An elevator with a man inside, of gross mass 500KG, starts moving upwards with a costant acceleration and acquires a velocity os 2m/s after travelling a distance os 3m.Find the pull in the cables during the accelerated motion.
If the elevator, before stopping, moves with a constant deceleration from a constant velocity of 2m/s and comes to rest in 2 second, calculate the force exerted by the man of 75kg mass on the floor on the elevator.
The pull of cable is 5.24x10^3N
The force exerted by the man =75N
Is it correct?
first, find the acceleration.
Vf^2=Vi^2+2ad
4=0+2a*3
a=2/3 m/s^2
then
force= m(g+a)=500(9.8+2/3) =
To find the pull in the cables during the elevator's accelerated motion, we need to use Newton's second law of motion.
1. Find the net force acting on the elevator during the accelerated motion.
- The net force (F_net) can be calculated using the formula:
F_net = m * a
where m is the mass of the elevator, and a is the acceleration.
- Given that the mass of the elevator (m) is 500 kg and the elevator acquires a velocity of 2 m/s after traveling a distance of 3 m, we can find the acceleration using the kinematic equation:
v^2 = u^2 + 2as
where v is the final velocity, u is the initial velocity, a is the acceleration, and s is the distance traveled.
- Plugging in the given values:
2^2 = 0 + 2a * 3
4 = 6a
a = 4/6 = 0.67 m/s^2
- Calculating the net force:
F_net = m * a
F_net = 500 kg * 0.67 m/s^2
F_net = 335 N
Therefore, the pull in the cables during the elevator's accelerated motion is 335 N.
2. To calculate the force exerted by the man on the elevator floor during the deceleration, we can again use Newton's second law of motion.
- The force exerted by the man (F_man) on the elevator floor can be calculated using the formula:
F_man = m * a
where m is the mass of the man, and a is the acceleration due to deceleration.
- Given that the mass of the man (m) is 75 kg and the elevator comes to rest in 2 seconds, we can find the acceleration using the formula:
a = (v - u) / t
where v is the final velocity, u is the initial velocity, and t is the time taken.
- Plugging in the given values:
a = (0 - 2 m/s) / 2 s
a = -2 m/s^2
- Calculating the force exerted by the man:
F_man = m * a
F_man = 75 kg * -2 m/s^2
F_man = -150 N (negative sign indicates the direction of force opposite to motion)
Therefore, the force exerted by the man on the elevator floor during the deceleration is 150 N (opposite to the motion).
To calculate the pull in the cables during the accelerated motion, we need to consider the forces acting on the elevator.
Let's break down the problem step by step:
Step 1: Calculate the acceleration during the upward motion.
We know that the elevator's initial velocity is 0 m/s because it starts from rest. The final velocity is 2 m/s, and the displacement is 3 m. We can use the following kinematic equation to find the acceleration:
v^2 = u^2 + 2as
where:
v = final velocity = 2 m/s
u = initial velocity = 0 m/s
a = acceleration
s = displacement = 3 m
Rearranging the equation, we get:
a = (v^2 - u^2) / (2s)
= (2^2 - 0^2) / (2 * 3)
= 4 / 6
= 2/3 m/s^2
So, the acceleration during the upward motion is 2/3 m/s^2.

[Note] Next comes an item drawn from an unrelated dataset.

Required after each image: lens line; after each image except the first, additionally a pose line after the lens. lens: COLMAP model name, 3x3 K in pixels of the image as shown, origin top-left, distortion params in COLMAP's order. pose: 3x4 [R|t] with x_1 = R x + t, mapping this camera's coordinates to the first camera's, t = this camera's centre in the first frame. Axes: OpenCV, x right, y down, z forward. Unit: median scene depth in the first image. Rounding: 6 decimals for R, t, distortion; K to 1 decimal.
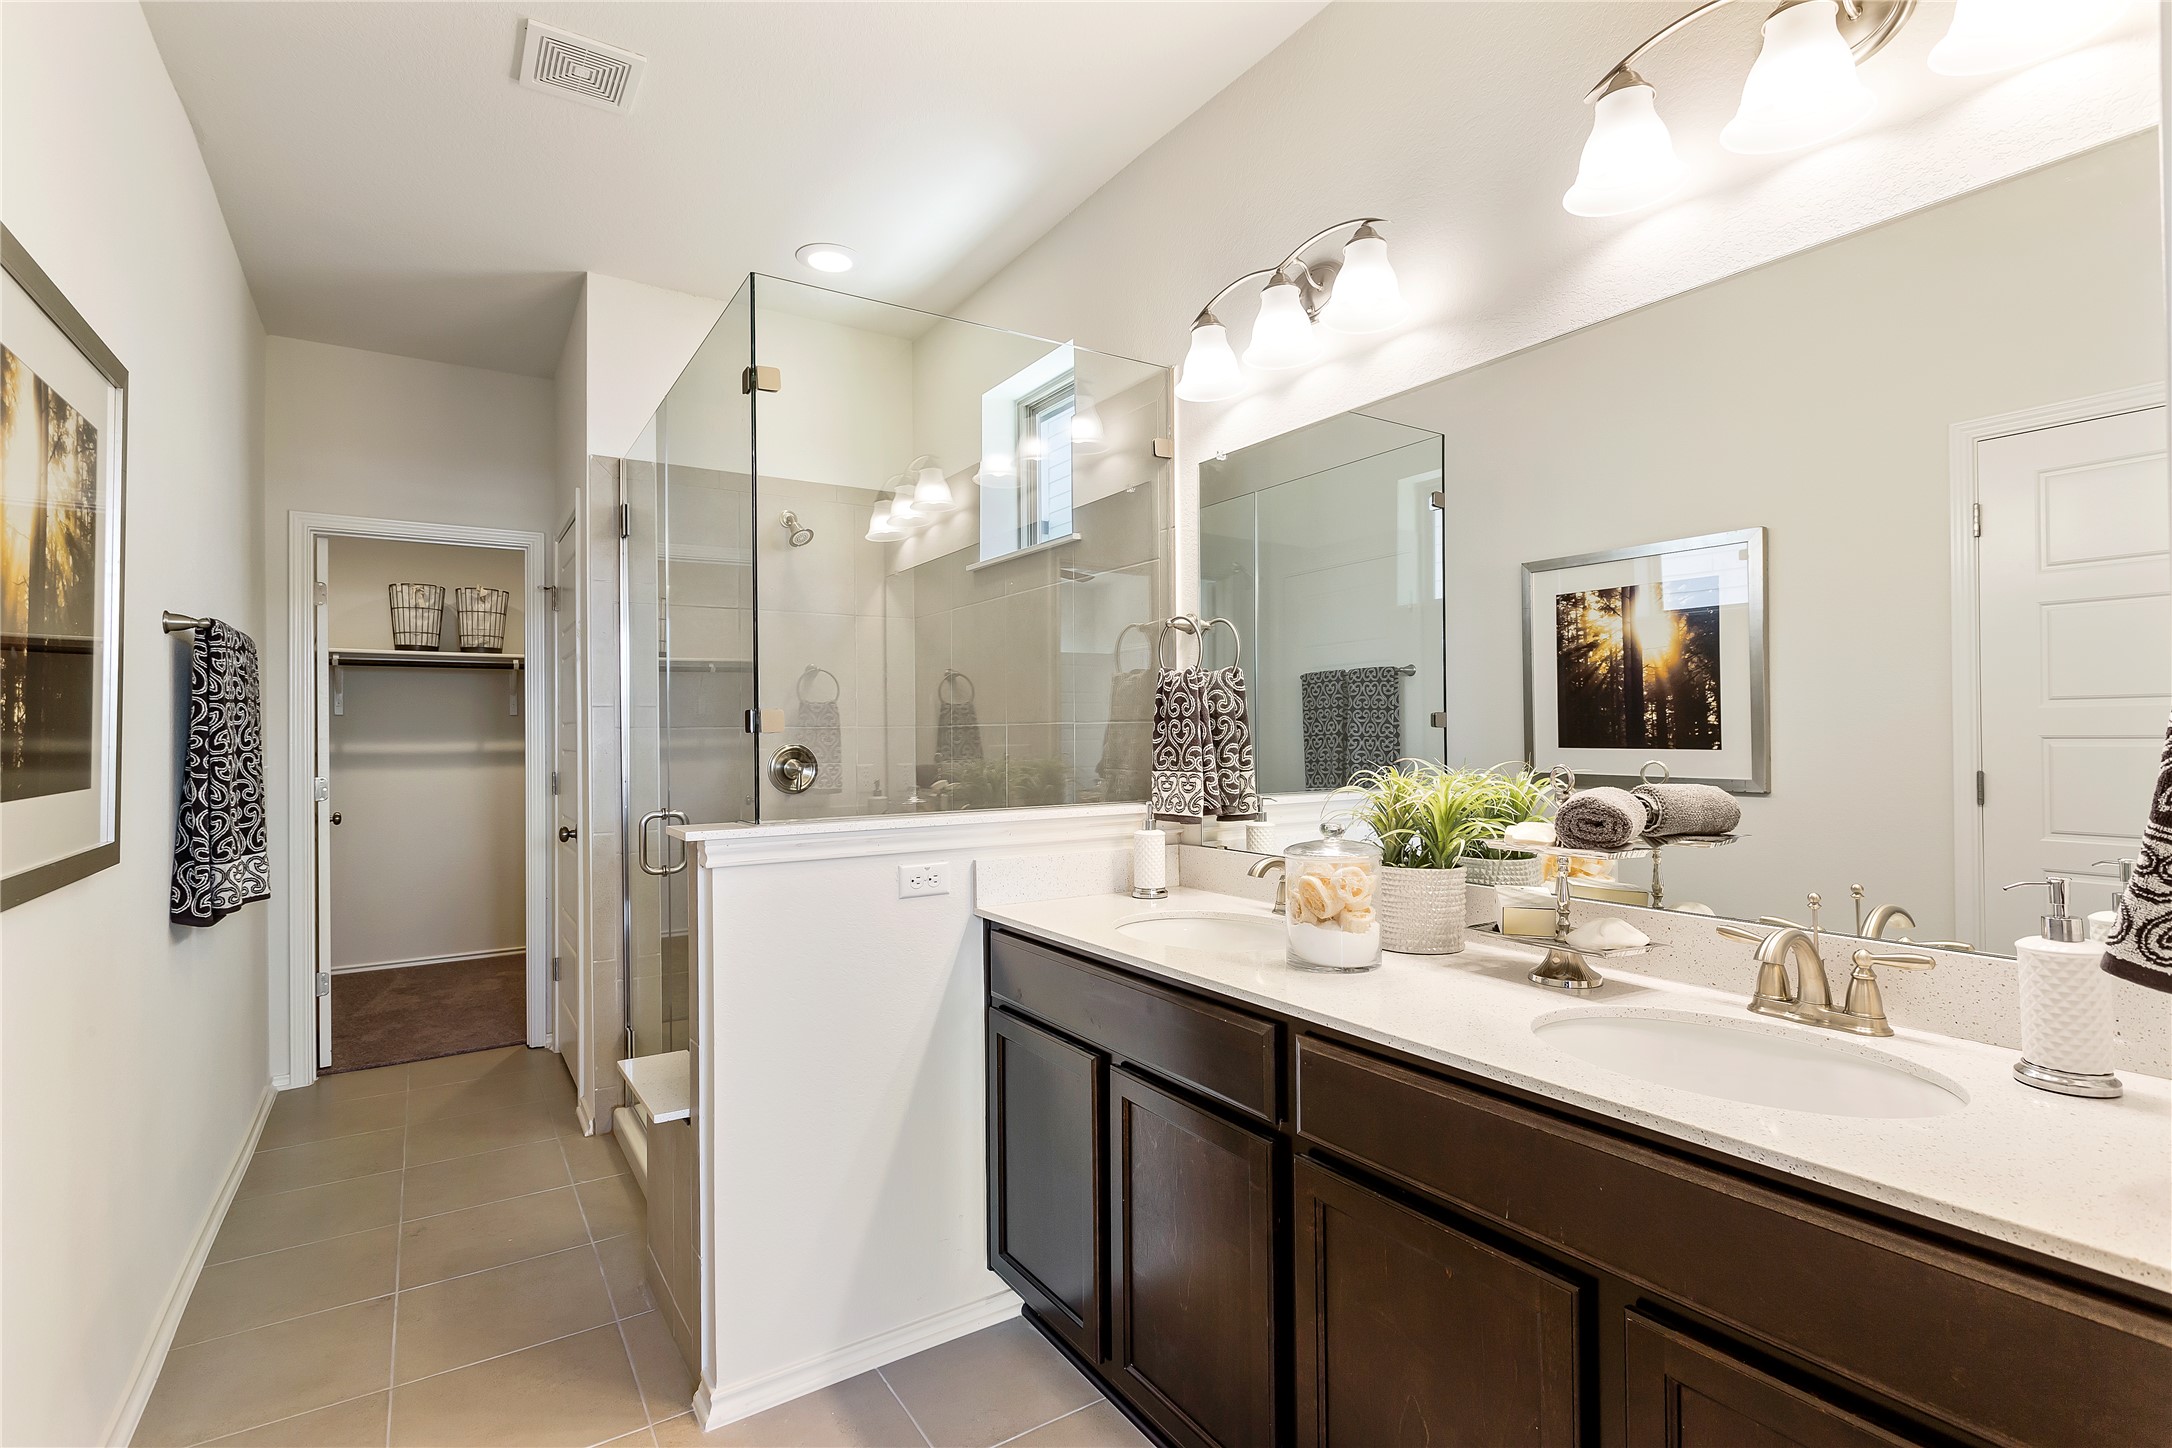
lens RADIAL K [[1038.7, 0, 1086.0], [0, 1038.7, 724.0], [0, 0, 1]] dist [-0.001276, -0.000351]
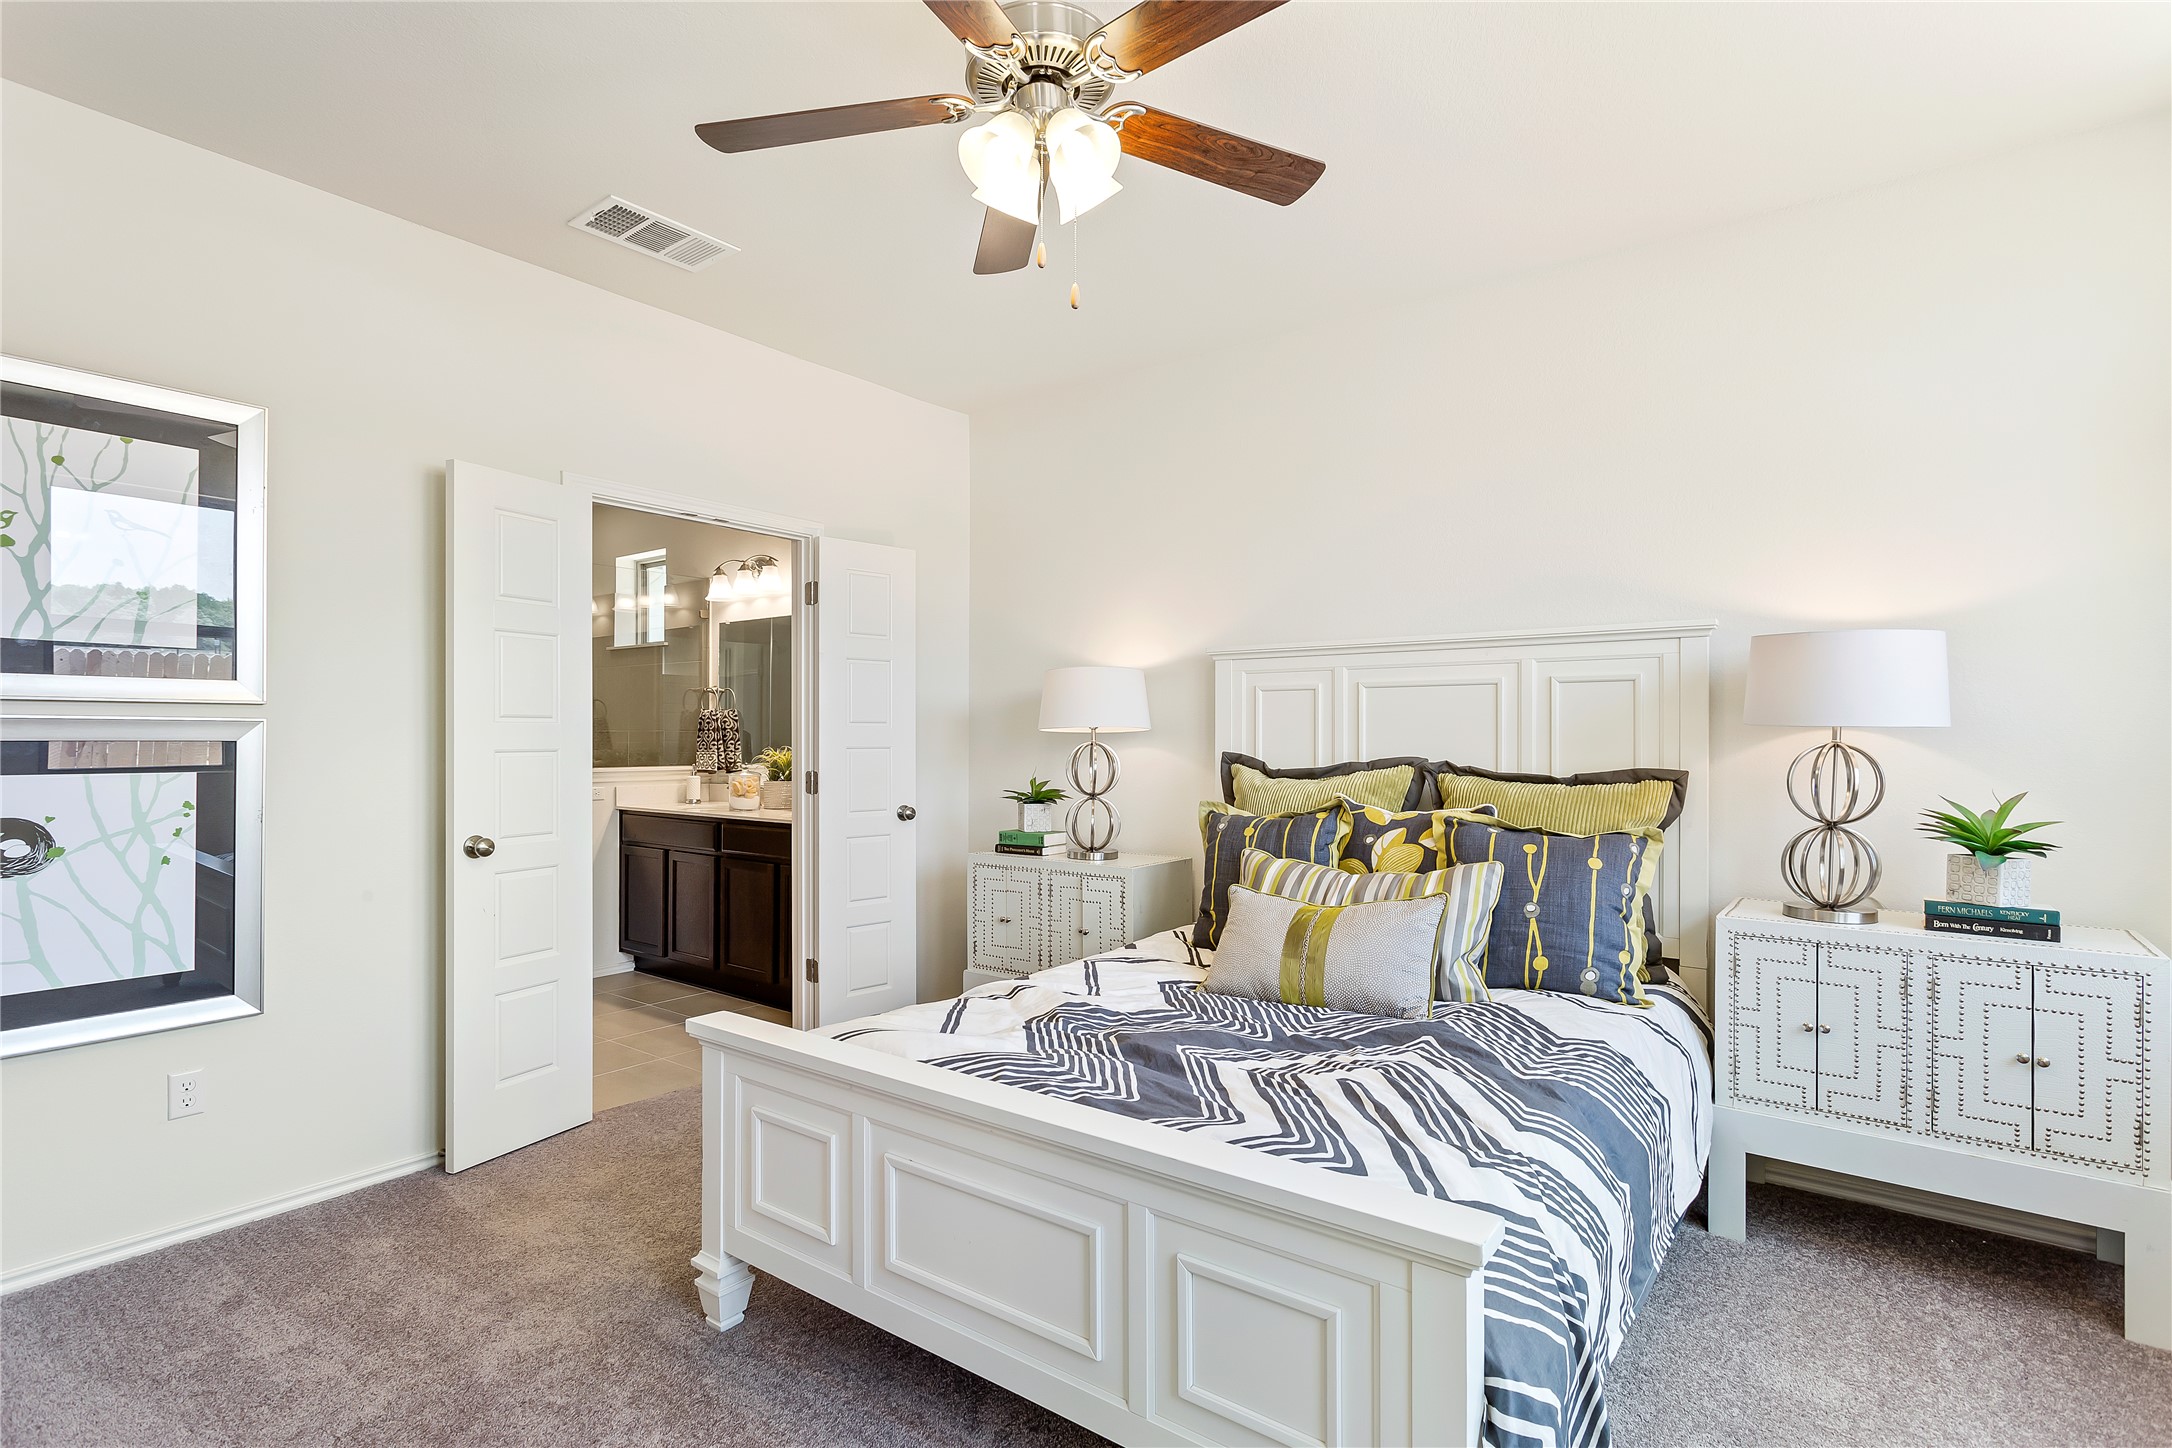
lens RADIAL K [[1038.7, 0, 1086.0], [0, 1038.7, 724.0], [0, 0, 1]] dist [-0.001276, -0.000351]
pose [[0.939496, 0.013752, 0.342284, 0.086783], [-0.014892, 0.999889, 0.000703, -0.033644], [-0.342237, -0.005758, 0.939596, -1.536335]]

Step 2: Calculate the net force during the accelerated motion.
The net force is given by Newton's second law: F = ma
The mass of the elevator is given as 500 kg, so the net force is:
F = m * a
= 500 kg * 2/3 m/s^2
= 1000/3 = 333.33 N
Therefore, the pull in the cables during the accelerated motion is 333.33 N.
Now, let's move on to the second part of the question regarding the force exerted by the man on the floor during the deceleration.
Step 3: Calculate the deceleration during the downward motion.
The elevator is moving with constant deceleration, so the deceleration is equal to the opposite of the acceleration during the upward motion.
Deceleration = -2/3 m/s^2 (negative because it is in the opposite direction)
Step 4: Calculate the force exerted by the man.
In this scenario, the man's weight is the force exerted by him on the floor. Weight is given by the formula:
Weight = mass * acceleration due to gravity
The mass of the man is given as 75 kg, and acceleration due to gravity is approximately 9.8 m/s^2.
Weight = 75 kg * 9.8 m/s^2
= 735 N
Therefore, the force exerted by the man on the floor of the elevator is 735 N.